Brano fornito
________________________________________
Se le onde si mettessero a riflettere,
crederebbero di avanzare, di avere uno scopo,
di progredire, di lavorare per il bene del Mare,
e finirebbero coll’elaborare una filosofia sciocca quanto il loro zelo.
(Emil Cioran, Squartamento, 1979)
Ricordo il mio primo corso base di fotografia, nel 2003, forse 2004.
Era stato organizzato presso la biblioteca comunale del paese dove sono cresciuto.
Purtroppo e per fortuna, a causa di un problema credo di comunicazione e pubblicità, quell’anno contò pochi iscritti e questo ci permise di legare in modo atipico (fotografi, e soprattutto, aspiranti fotografi, sono persone notoriamente invidiose e il più delle volte portatrici insane di un ego già spropositato alla nascita) e di andare più a fondo nelle questioni della materia.
Le lezioni erano tenute da un fotografo eccezionale, Marco Barsanti.
Marco si porta dietro, da sempre, quella poesia e purezza primigenia dei grandi pionieri della fotografia.
La scelta del paesaggio come “missione interiore” (che sia abitato, mentale, di carne, o fatto di solitudine, comunque paesaggio), la sua pluriennale esperienza in camera oscura, i libri imperdibili per nutrire la mente e il proprio linguaggio (La camera chiara di Roland Barthes, La bellezza in fotografia di Robert Adams, Il negativo di Ansel Adams e altri), che fin dal primo giorno non mancò di consigliarci, raccontavano di lui il grande mistero del tempo e della pazienza: una dimensione della vita dove il lento, progressivo, svelarsi della realtà, porta alla luce particolari inaspettati, che vanno oltre la stessa natura e lasciano intuire una sorta di secondo livello di conoscenza, “laicamente” ultraterreno.
________________________________________
Estratto dei dati
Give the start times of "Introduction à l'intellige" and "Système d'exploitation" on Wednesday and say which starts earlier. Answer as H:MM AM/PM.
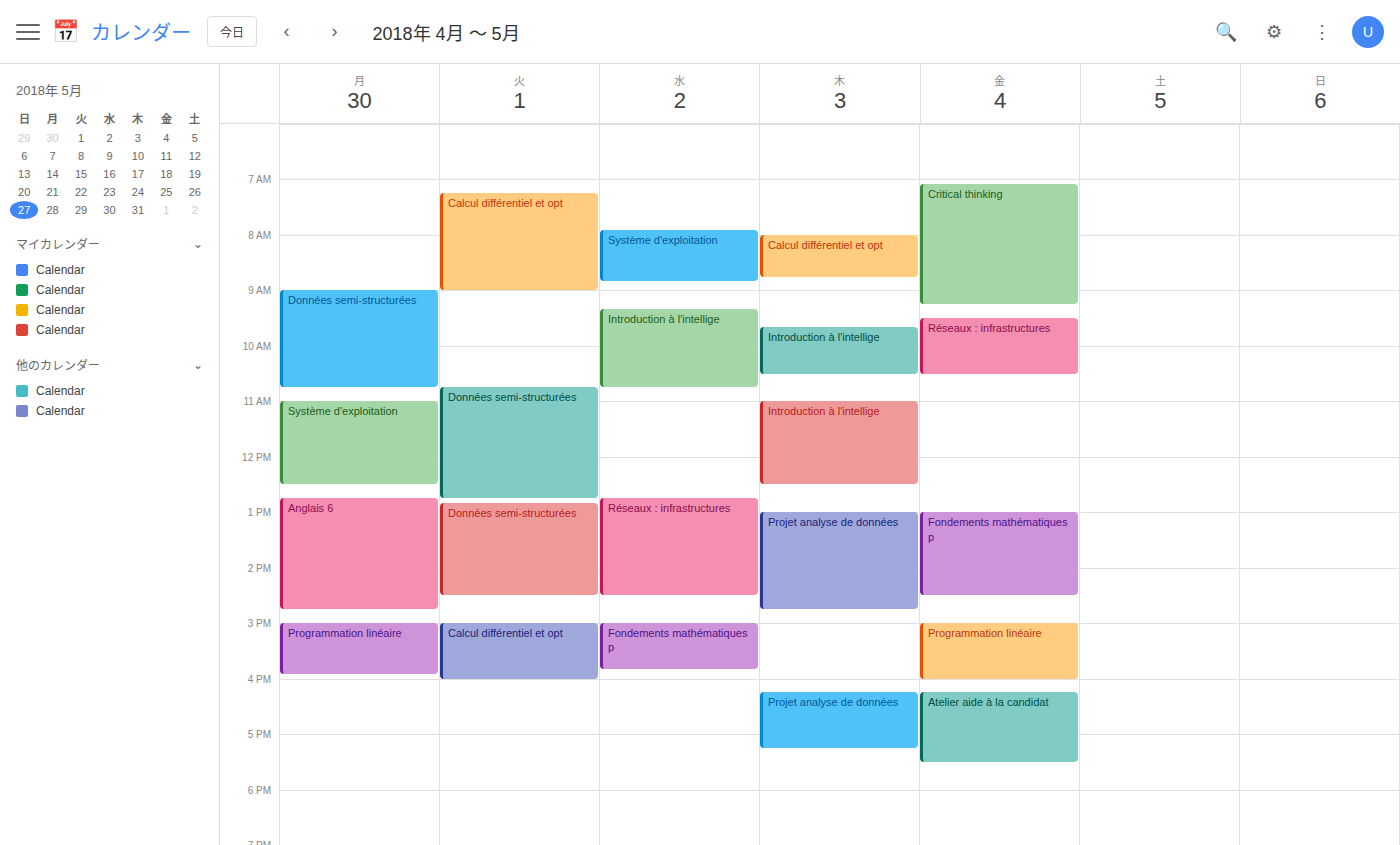
"Système d'exploitation" 7:55 AM; "Introduction à l'intellige" 9:20 AM.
________________________________________
Le tue istruzioni
Prosegui il brano sul primo corso di fotografia, riprendendo subito dopo la sua ultima frase.

Esito del compito
Siamo nel 1994, in California, nella seconda stagione fotografica della sua vita, quando comincia a delinearsi nella mente e nel petto, quella cesura che definisce ciò che è visivamente prioritario da quello che non lo è.
Marco torna in America, c’era già stato altre volte e la concezione del paesaggio di alcuni maestri indiscussi (come Ansel Adams o Minor White), la mistica del sistema zonale, il rigore che profuma di artigianato, sono elementi che sente parte della propria essenza. La sedimentazione di esperienze su esperienze, fisiche e mentali, per arrivare a gestire tecnicamente lo scatto e a pre-visualizzare le possibili conseguenze di scelte formali, diventano presto la scuola su cui forgiare lo sguardo.
Va dritto al suo obiettivo, sceglie i maestri del landscape, Morley Bear e John Sexton (uno degli assistenti di Ansel Adams), il primo amante delle grandi questioni filosofiche che ruotavano attorno al medium, l’altro maggiormente legato alla tecnica e concentrato sulle procedure di stampa e sviluppo.
Quel giorno, fra la fine di aprile e l’inizio di maggio, si trova a sud di Carmel, lungo la costa.
Il vento forte fa tremare il treppiede, una moquette di piantine grasse rende instabile la posa e il freddo prepotente assomiglia a un bambino bizzoso che si è stancato e ci tormenta per tornare a casa.
I tempi del grande formato hanno logiche diverse.
La scelta dell’inquadratura, la posizione, l’altezza, tutto si fa a occhio nudo o al più con l’aiuto di un cartoncino bucato che simuli nel foro le proporzioni della pellicola.
Il mondo capovolto sul vetro smerigliato va messo a fuoco con l’attenzione di un miniatore, dosando il basculaggio e il decentramento dei corpi mobili: è una pratica che si avvicina allo zen, alla meditazione trascendentale, è una forma di Tai Chi della visione, dove il gesto e la strada per arrivare al risultato, hanno un peso specifico e costituiscono buona parte della soddisfazione finale.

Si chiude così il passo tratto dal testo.